Visueel-vormelijke elementen

Het bijgebouw wordt opgericht in klassieke materialen.

 

Cultuurhistorische aspecten

Niet van toepassing.

 

Hinderaspecten, gezondheid, gebruiksgenot en veiligheid

Naast de beperkte hinder tijdens de bouwwerken wordt er geen verdere hinder verwacht.

 

Conclusie

Uit bovenstaande motivering blijkt dat de aanvraag in overeenstemming is met de goede ruimtelijke ordening.

 

Resultaten openbaar onderzoek

Er diende over de aanvraag geen openbaar onderzoek gehouden te worden.

 

Bespreking adviezen

De omgevingsambtenaar heeft kennis genomen van het volgend advies en beoordeelt deze als volgt:

  • Het advies van Departement Landbouw en Visserij (hoofdbestuur), afgeleverd op 21 december 2023 is voorwaardelijk gunstig.

 

Conclusie

De omgevingsambtenaar verleent een gunstig advies met volgende voorwaarden:

 

De werken dienen uitgevoerd volgens de goedgekeurde plannen.

Het bijgebouw heeft als functie garage en hobbyruimte.

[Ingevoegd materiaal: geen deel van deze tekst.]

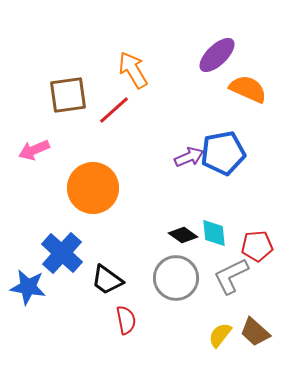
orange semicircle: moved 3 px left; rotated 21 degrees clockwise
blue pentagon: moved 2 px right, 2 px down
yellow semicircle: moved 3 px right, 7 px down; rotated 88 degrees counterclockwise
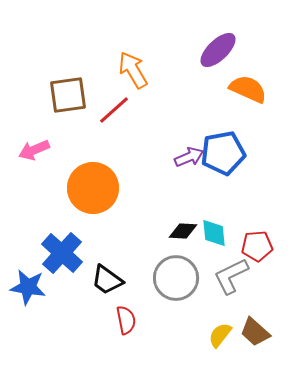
purple ellipse: moved 1 px right, 5 px up
black diamond: moved 4 px up; rotated 32 degrees counterclockwise
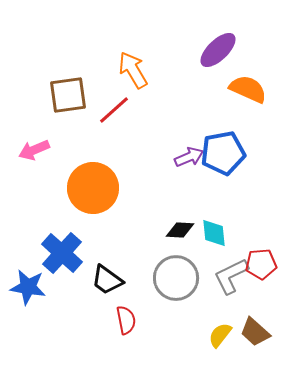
black diamond: moved 3 px left, 1 px up
red pentagon: moved 4 px right, 18 px down
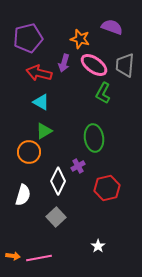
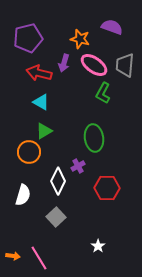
red hexagon: rotated 15 degrees clockwise
pink line: rotated 70 degrees clockwise
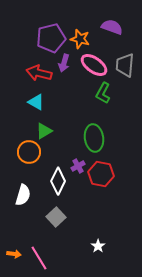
purple pentagon: moved 23 px right
cyan triangle: moved 5 px left
red hexagon: moved 6 px left, 14 px up; rotated 10 degrees clockwise
orange arrow: moved 1 px right, 2 px up
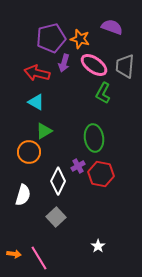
gray trapezoid: moved 1 px down
red arrow: moved 2 px left
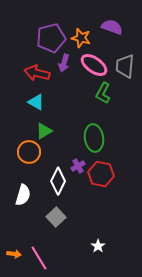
orange star: moved 1 px right, 1 px up
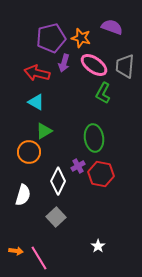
orange arrow: moved 2 px right, 3 px up
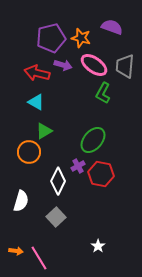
purple arrow: moved 1 px left, 2 px down; rotated 90 degrees counterclockwise
green ellipse: moved 1 px left, 2 px down; rotated 48 degrees clockwise
white semicircle: moved 2 px left, 6 px down
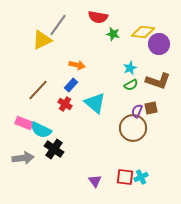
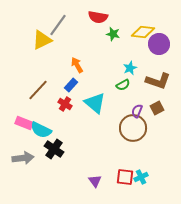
orange arrow: rotated 133 degrees counterclockwise
green semicircle: moved 8 px left
brown square: moved 6 px right; rotated 16 degrees counterclockwise
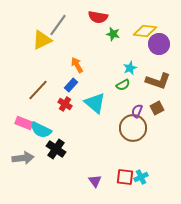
yellow diamond: moved 2 px right, 1 px up
black cross: moved 2 px right
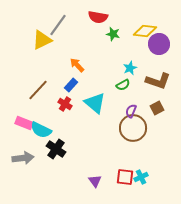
orange arrow: rotated 14 degrees counterclockwise
purple semicircle: moved 6 px left
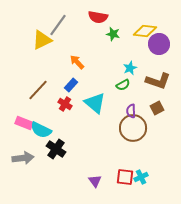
orange arrow: moved 3 px up
purple semicircle: rotated 24 degrees counterclockwise
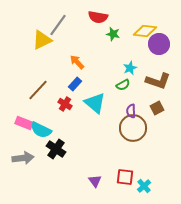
blue rectangle: moved 4 px right, 1 px up
cyan cross: moved 3 px right, 9 px down; rotated 16 degrees counterclockwise
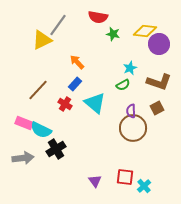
brown L-shape: moved 1 px right, 1 px down
black cross: rotated 24 degrees clockwise
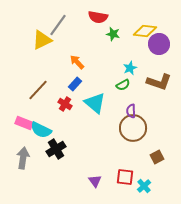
brown square: moved 49 px down
gray arrow: rotated 75 degrees counterclockwise
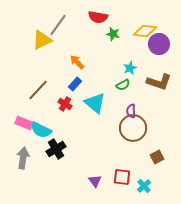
red square: moved 3 px left
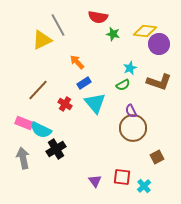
gray line: rotated 65 degrees counterclockwise
blue rectangle: moved 9 px right, 1 px up; rotated 16 degrees clockwise
cyan triangle: rotated 10 degrees clockwise
purple semicircle: rotated 24 degrees counterclockwise
gray arrow: rotated 20 degrees counterclockwise
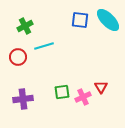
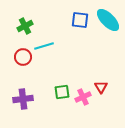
red circle: moved 5 px right
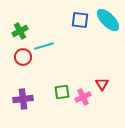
green cross: moved 5 px left, 5 px down
red triangle: moved 1 px right, 3 px up
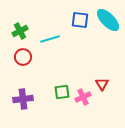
cyan line: moved 6 px right, 7 px up
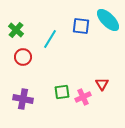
blue square: moved 1 px right, 6 px down
green cross: moved 4 px left, 1 px up; rotated 21 degrees counterclockwise
cyan line: rotated 42 degrees counterclockwise
purple cross: rotated 18 degrees clockwise
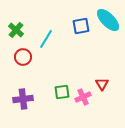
blue square: rotated 18 degrees counterclockwise
cyan line: moved 4 px left
purple cross: rotated 18 degrees counterclockwise
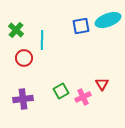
cyan ellipse: rotated 65 degrees counterclockwise
cyan line: moved 4 px left, 1 px down; rotated 30 degrees counterclockwise
red circle: moved 1 px right, 1 px down
green square: moved 1 px left, 1 px up; rotated 21 degrees counterclockwise
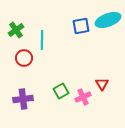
green cross: rotated 14 degrees clockwise
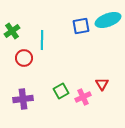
green cross: moved 4 px left, 1 px down
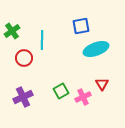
cyan ellipse: moved 12 px left, 29 px down
purple cross: moved 2 px up; rotated 18 degrees counterclockwise
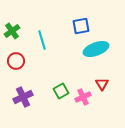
cyan line: rotated 18 degrees counterclockwise
red circle: moved 8 px left, 3 px down
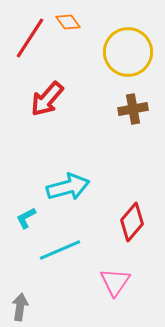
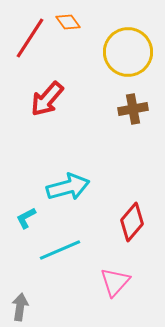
pink triangle: rotated 8 degrees clockwise
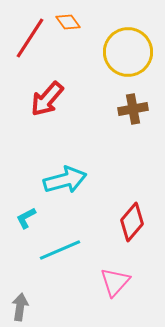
cyan arrow: moved 3 px left, 7 px up
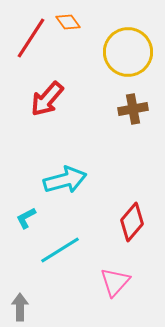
red line: moved 1 px right
cyan line: rotated 9 degrees counterclockwise
gray arrow: rotated 8 degrees counterclockwise
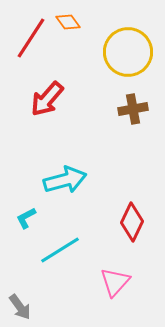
red diamond: rotated 15 degrees counterclockwise
gray arrow: rotated 144 degrees clockwise
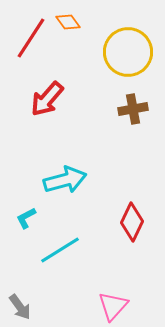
pink triangle: moved 2 px left, 24 px down
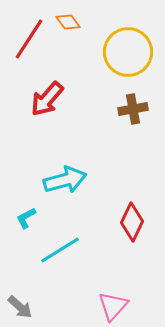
red line: moved 2 px left, 1 px down
gray arrow: rotated 12 degrees counterclockwise
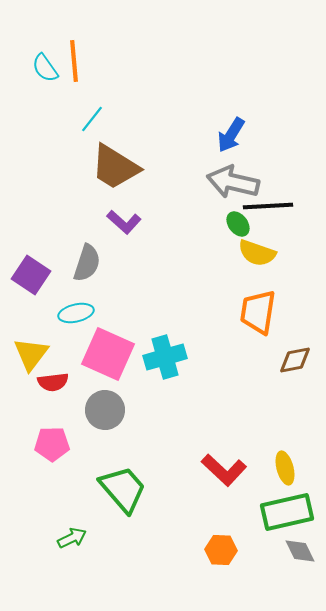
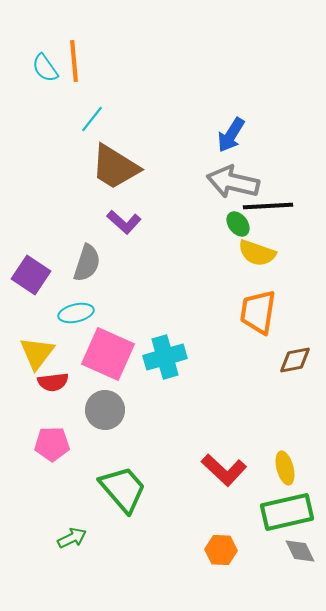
yellow triangle: moved 6 px right, 1 px up
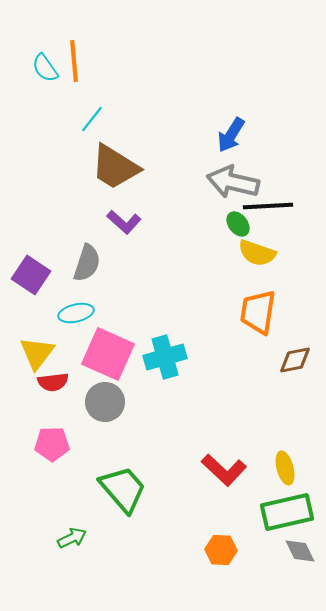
gray circle: moved 8 px up
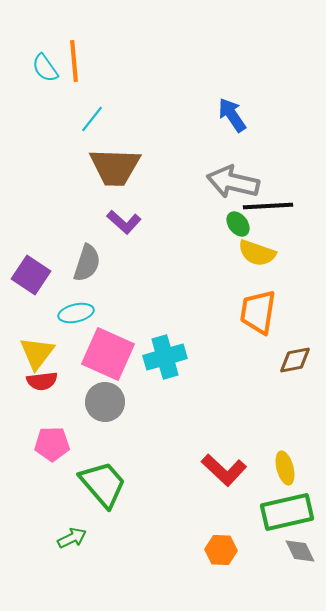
blue arrow: moved 1 px right, 20 px up; rotated 114 degrees clockwise
brown trapezoid: rotated 30 degrees counterclockwise
red semicircle: moved 11 px left, 1 px up
green trapezoid: moved 20 px left, 5 px up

De bestaande toegangsweg naar de achterliggende stal / schuur dient als inrit naar de garage. Er is geen bijkomende oprit mogelijk.

 

 

Lasten

Niet van toepassing

Besluit

Het college van burgemeester en schepenen beslist:

Artikel 1

Het college van burgemeester en schepenen sluit zich aan bij het verslag van de gemeentelijke omgevingsambtenaar.

Artikel 2

Het college van burgemeester en schepenen beslist de aanvraag tot omgevingsvergunning goed te keuren en de vergunning af te leveren aan de aanvrager, die ertoe gehouden is volgende voorwaarden strikt na te leven:

 

De werken dienen uitgevoerd volgens de goedgekeurde plannen.

Het bijgebouw heeft als functie garage en hobbyruimte.

De bestaande toegangsweg naar de achterliggende stal / schuur dient als inrit naar de garage. Er is geen bijkomende oprit mogelijk.